Le premier baiser, cet « acte contre nature » sans comprendre « quel plaisir on pouvait trouver à ce qui relevait à mes yeux de la bave et du crachat, comme si j’avais eu sur la langue non pas le goût secret d’une jeune fille mais ce que le père Allagnac, Berthe-Dieu et tant d’autres allaient bruyamment chercher au fond de leur gorge avant de l’expectorer. » (p 561)
Puis plus tard l’acte amoureux qui s’effectue, à chaque fois, à chaque femme, « dans un silence si profond qu’il me donne à croire que j’entends le bruit de ma verge écartant doucement ses muqueuses : le plus secret des bruits, semblable au bruit de la soie qui se déplie…. » (p 564)
Marina parle. Temps de Marina.
Il n’y a pas d’échec en amour. Amélie disait la même chose.
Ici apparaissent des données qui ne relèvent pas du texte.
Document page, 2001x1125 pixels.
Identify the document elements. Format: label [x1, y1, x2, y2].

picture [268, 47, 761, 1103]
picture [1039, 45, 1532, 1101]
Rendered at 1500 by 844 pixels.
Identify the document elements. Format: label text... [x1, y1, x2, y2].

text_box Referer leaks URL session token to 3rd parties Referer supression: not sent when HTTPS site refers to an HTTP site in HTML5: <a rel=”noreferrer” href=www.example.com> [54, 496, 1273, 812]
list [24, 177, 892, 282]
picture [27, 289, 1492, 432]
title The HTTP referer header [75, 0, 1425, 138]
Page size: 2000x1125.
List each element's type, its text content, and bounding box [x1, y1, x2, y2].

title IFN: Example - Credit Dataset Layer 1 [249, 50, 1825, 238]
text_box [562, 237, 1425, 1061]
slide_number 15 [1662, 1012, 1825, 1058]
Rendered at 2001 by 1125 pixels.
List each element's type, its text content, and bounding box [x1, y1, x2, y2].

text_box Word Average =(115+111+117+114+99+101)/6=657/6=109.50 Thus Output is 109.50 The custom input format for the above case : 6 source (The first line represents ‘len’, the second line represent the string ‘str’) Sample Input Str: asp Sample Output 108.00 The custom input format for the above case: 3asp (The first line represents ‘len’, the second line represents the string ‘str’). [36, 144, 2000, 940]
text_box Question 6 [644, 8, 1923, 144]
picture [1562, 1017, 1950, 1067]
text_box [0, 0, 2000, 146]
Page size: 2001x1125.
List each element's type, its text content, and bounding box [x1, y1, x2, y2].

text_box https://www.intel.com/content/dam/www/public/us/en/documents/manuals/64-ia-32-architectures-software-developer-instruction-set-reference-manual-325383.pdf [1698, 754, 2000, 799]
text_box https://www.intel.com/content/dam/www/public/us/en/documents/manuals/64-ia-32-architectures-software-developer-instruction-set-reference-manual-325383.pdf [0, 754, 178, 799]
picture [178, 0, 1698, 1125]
« Marina, Marina, je te regarde dans la nuit qui vient et qui ne sera jamais tout à fait la nuit tant que nous nous parlerons ; une nuit plus humide que le vent d’ouest, disait ma grand-tante Marie, humide comme seule peut l’être une femme heureuse. Je te regarde en songeant que les autres n’ont pas ça, la vision d’une femme dont le sexe paraît frémir avec le même bonheur qu’une bouche d’enfant, et qui s’est donnée sans retenue, dans une nudité dont je n’arrive pas à croire qu’elles l’ont connue, Marie, Louise, Jeanne, elles dont les figures surgissent de nouveau derrière la tienne, Marina, tandis que je ferme les yeux, épuisé par ce nouvel assaut amoureux qui nous hébétés, sans voix, prêts à tomber dans le court sommeil d’après l’amour. » (p 578)
Jeanne Moreau et Françoise Sagan. Figures tutélaires de l’époque.
Devenir le cimetière de ses ancêtres. « C’était donc en moi que gisaient Marie et Louise ; j’étais la tombe de ces femmes qui m’avaient aimé, élevé, protégé… »
Puis la vue du sexe de Jeanne « qui n’a jamais enfanté », quand le docteur lui demande de lui tenir la jambe en l’air pendant qu’il l’opère à vif. Et qui lui rappelle un autre sexe vu dans son enfance, celui de Denise Chave en train de chier, « puanteur et fragrance » se complétant à cet endroit, et qui l’effraie : « Et je m’étais mis à pleurer, pensant que c’était pas un trou de ce genre que j’étais venu au monde, comme un étron… »
« La nuit est loin d’être achevée. La nuit est dans nos bouches. »
Le roman, invention chrétienne s’il en est. Le « Rome en » (ça, c’est de moi).
Demander, adulte, à sa mère, qu’elle l’aime, au moins qu’elle lui dise qu’elle l’aime (p 680).
Ecrire sur sa mère. Ecrire, seule façon d’aimer.
La plus belle phrase du monde, selon lui : « Je suis avec vous tous les jours, jusqu’à la fin du monde. » (p 696)
Et le monologue final de Marina (comme Molly dans Ulysse), et la révélation finale que si elle est allée à lui, si elle l’a aimé, c’est parce que sa mère à elle l’avait connu, enfant, sur les bancs d’école, et qu’elle était tombée amoureuse de lui, et qu’aujourd’hui elle est morte, et qu’elle a demandé à sa fille de l’aimer à sa place, d’aller l’aimer comme elle aurait voulu l’aimer, et la fille a obéi à la mère, est devenue sa mère, et lui ne l’a jamais su, et maintenant il le sait, et c’est pourquoi la fille le quittera, non pas du tout par esprit de vengeance que par accomplissement, car la fille et la mère seront toujours en lui. Et la nuit est passée. Et la lumière de cet amour s’est faite. Et la palingénésie s’est effectuée. Et le temps est devenu amour.